**Text under study:**

= Beginning of Section =

For me that is the most important question. And I believe that whether or not you get the answer right is based on what you believe about Jesus Christ. In this world, most things only work one way. Sun always rises in the east. Gravity pulls you down. And if the road to the Creator who made all of this universe is like his creation, then it stands to reason there is a right and wrong answer. Jesus rose from the dead, after predicting that he would die at least 3 different times. If he can pull that off, I am going with what he had to say about himself. Jesus said, “I am the way, the truth, and the life. No one comes to the Father except through me.” John 14:6. What do you believe about Jesus?
So when you come back, “how” do you come back? as a newborn, new parent, or as the day you died? what about your pets, and do they all come back? do you get a job in heaven? With all these loved ones around you may be to busy to have a job, Just wondering.
My dad returned from WW2 after surviving 2 plane crashes. We didn’t know what PTSD was. But the abuse my family got as we grew up was horrible. My mom got the abuse also. The military, the VA. and the government did my father and his family a great dis-service for not taking care of us. This horrible thing haunted my father until the day he died. I could write a book of the horror stories that were generated by this man as re4sult of his military service. But I’m, like my siblings, are trying to forget.
Lloyd,
I don’t have it but I had an uncle (don’t think you had met him) that was a WWII Army Air Corps veteran. I don’t think they referred to it as PTSD back then…maybe ‘shell shock’?

= End of Section =

**Data:**

= Beginning of Section =

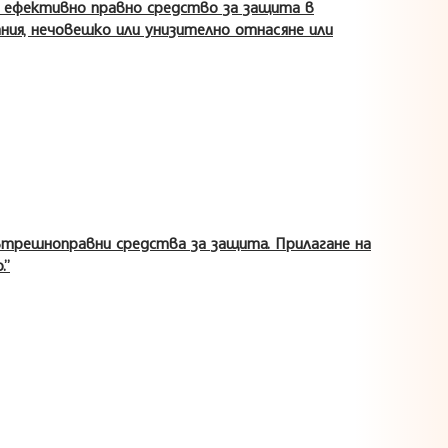
о ефективно правно средство за защита в
ания, нечовешко или унизително отнасяне или
ътрешноправни средства за защита. Прилагане на
.”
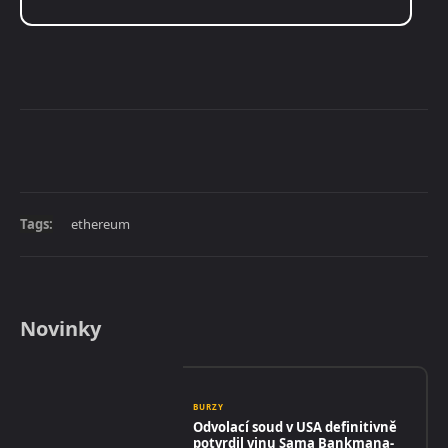
Tags:
ethereum
Novinky
BURZY
Odvolací soud v USA definitivně
potvrdil vinu Sama Bankmana-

= End of Section =

**Tasks to carry out:**
(1) Transcribe the comment thread word for word, starting with "My dad returned" and going on through "trying to forget.".
(2) Go on with the comment thread about faith, the afterlife and wartime trauma, picking up after its final sentence.
The records are separate material, unrelated to the comment thread.

**Solved tasks:**
(1)
My dad returned from WW2 after surviving 2 plane crashes. We didn’t know what PTSD was. But the abuse my family got as we grew up was horrible. My mom got the abuse also. The military, the VA. and the government did my father and his family a great dis-service for not taking care of us. This horrible thing haunted my father until the day he died. I could write a book of the horror stories that were generated by this man as re4sult of his military service. But I’m, like my siblings, are trying to forget.

(2)
Anyhow, he was the mechanic and the gunner in a P-61 Black Widow night fighter and was stationed in Saipan and Iwo Jima. The plane was credited with shooting down 2 Japanese G4M ‘Betty’ bombers around Christmas , 1944.
He slept with a night-light on till the day he died. He was afraid of the dark after his war experience. The plane only patrolled at night to defend the islands.
Bob, my wife’s Dad fought in jungles of the Pacific during WWII, narrowly missed death by missing a troop ship that was sunk, came back with malaria, but strangely showed no signs of Post traumatic shock. I always wondered why he seemed so unaffected. Even stranger he opted to go back to Japan with the occupying forces. He was not that eager to resume civilian life.
Lloyd,
So you missed the big one, you and your family are truly Blessed!!!
Accept, enjoy and make the most of this gift.
A friend lost a son to cancer, one should never have to bury their child. He signs every email with: “live each day as your last, for someday it will be…”
I think you and my friend have more survivors guilt than PTSD.
Regarding PTSD, I have met and sat in many of Retired Army Lieutenant Colonel Dave Grossman’s lectures.
His career includes service in the U.S. Army as a sergeant in the 82nd Airborne Division, a platoon leader in the 9th Infantry Division, a general staff officer, a company commander in the 7th (Light) Infantry Division as well as a paratrooper and graduate of Ranger School. He went on to become a professor of psychology at West Point. His books are mandatory reading at all US Military officer’s schools.
He speaks at length about PTSD and how important a support network is and sharing your feelings with others, it takes part of the weight off your shoulders so it is better managed.
Your father-in-law most likely came back on a troop ship, packed in with many comrades in arms, where they shared their experiences and realized they were each scared out of their wits and had bad dreams/memories. This sharing is what got most of them through their difficult times.
You know I hate podcasts! But I have one for you. I have read all of his books. I have seen similar talks of his in person.
Dave Grossman – PTSD, and the Physiological Effects of Combat
I urge you to give the whole thing a careful listen!
Stay safe!
I live differently after experiencing traumatic stress in earlier job responsibilities; I think I now live in post traumatic- stress order.